Answer 1. You are looking for a complexity. You must decide what case complexity you want: best, worst, or average. Depending on what you pick, you find T(1) in different ways:
- Best: Think of the easiest input of length 1 that your algorithm could get. If you're searching for an element in a list, the best case is that the element is the first thing in the list, and you can have T(1) = 1.
- Worst: Think of the hardest input of length 1 that your algorithm could get. Maybe your linear search algorithm executes 1 instruction for most inputs of length 1, but for the list , you take 100 steps (this example is a bit contrived, but it's entirely possible for an algorithm to take more or less steps depending on properties of the input unrelated to the input's "size"). In this case, your T(1) = 100.
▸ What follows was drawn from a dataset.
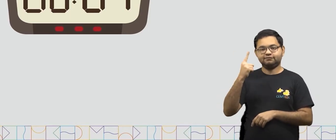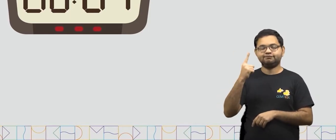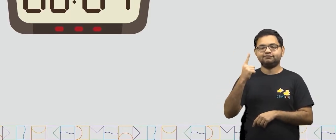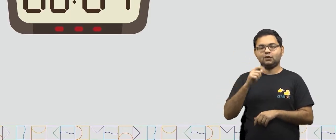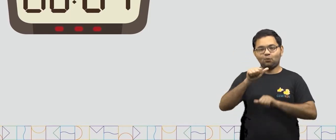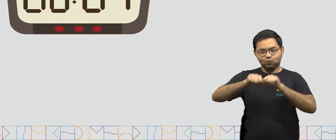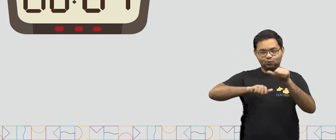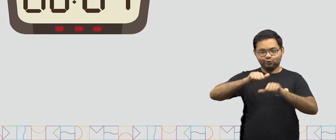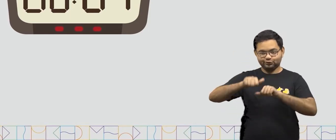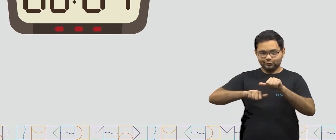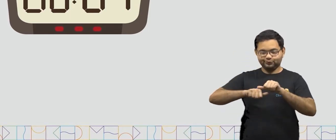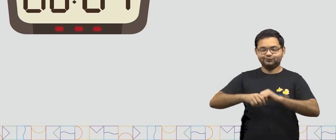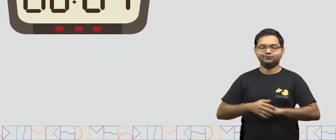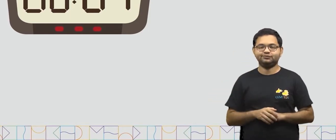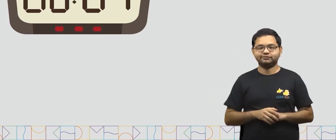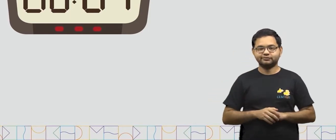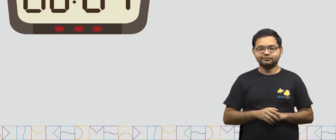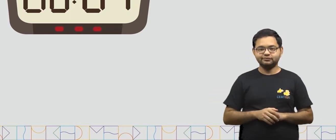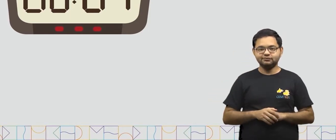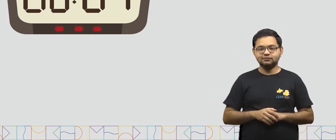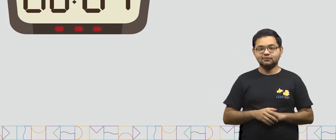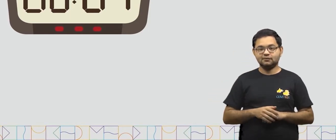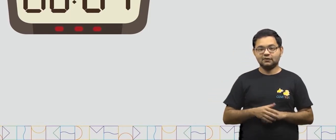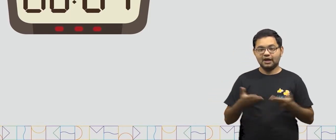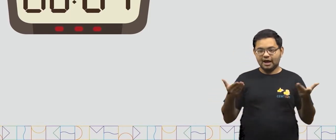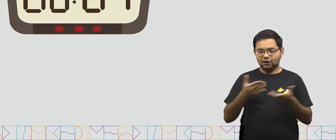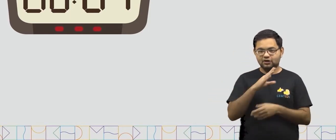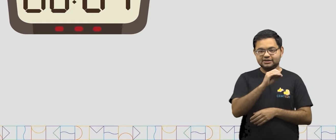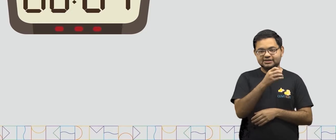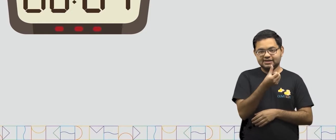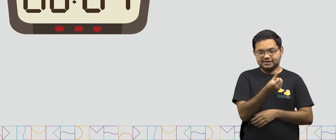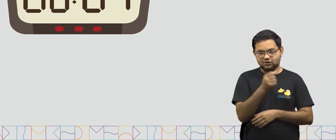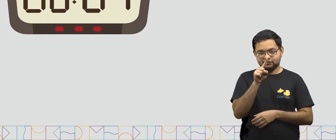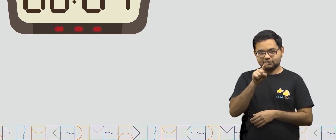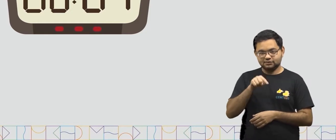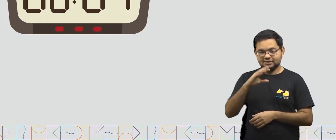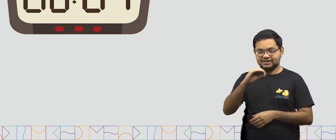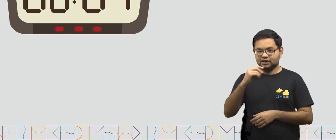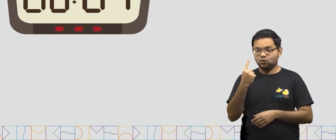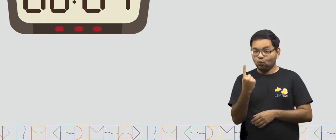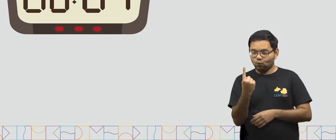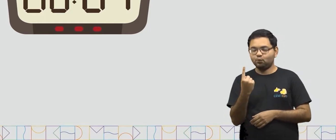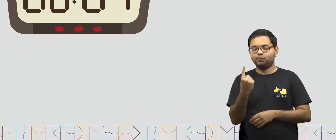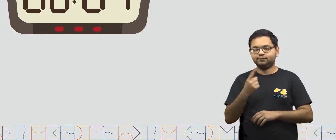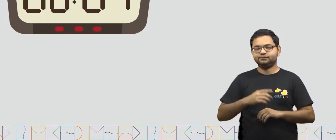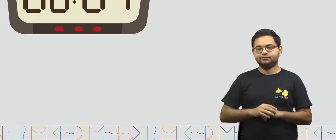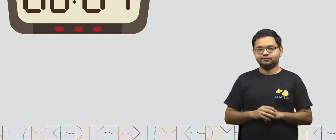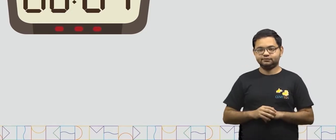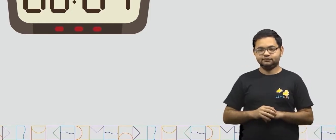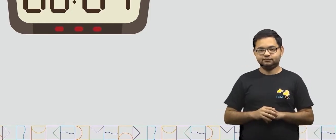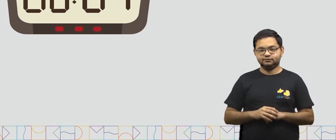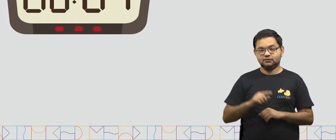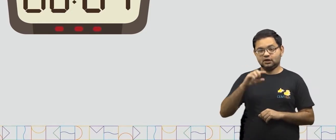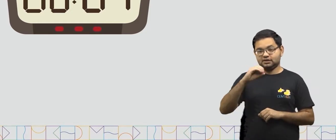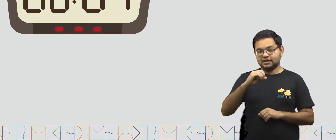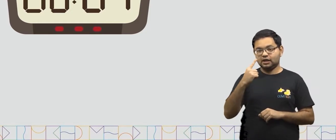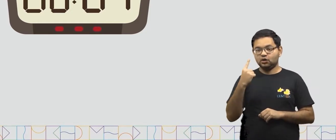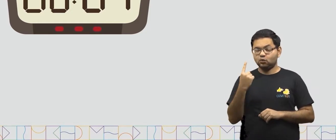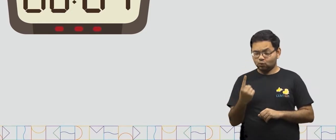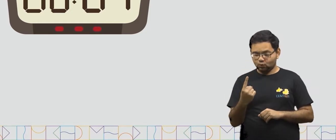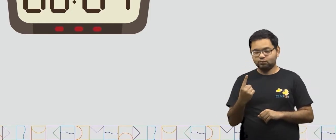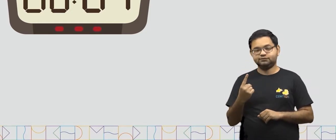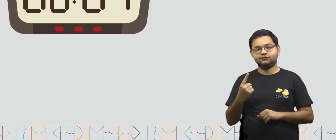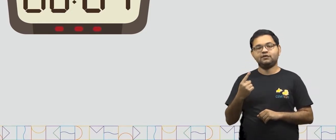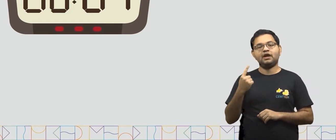Agora, nós já temos 6 horas e 1 minuto. Os minutos vão aumentando 1 a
- Average: Think of all the inputs of length 1 that your algorithm could get. Assign probabilities to these inputs. Then, calculate the average T(1) of all possibilities to get the average-case T(1).
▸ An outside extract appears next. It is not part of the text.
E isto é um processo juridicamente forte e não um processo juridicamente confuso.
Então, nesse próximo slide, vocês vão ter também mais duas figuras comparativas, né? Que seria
In your case, for inputs of length 1, you always return, so your T(n) = O(1) (the actual number depends on how you count instructions).
Answer 2. The "1" in this context indicates a precise number of instructions, in some system of instruction counting. It is distinguished from O(1) in that O(1) could mean any number (or numbers) that do not depend on (change according to, trend with, etc.) the input. Your equation says "The time it takes to evaluate the function on an input of size n is equal to the time it takes to evaluate the function on an input of size n - 1, plus exactly one additional instruction".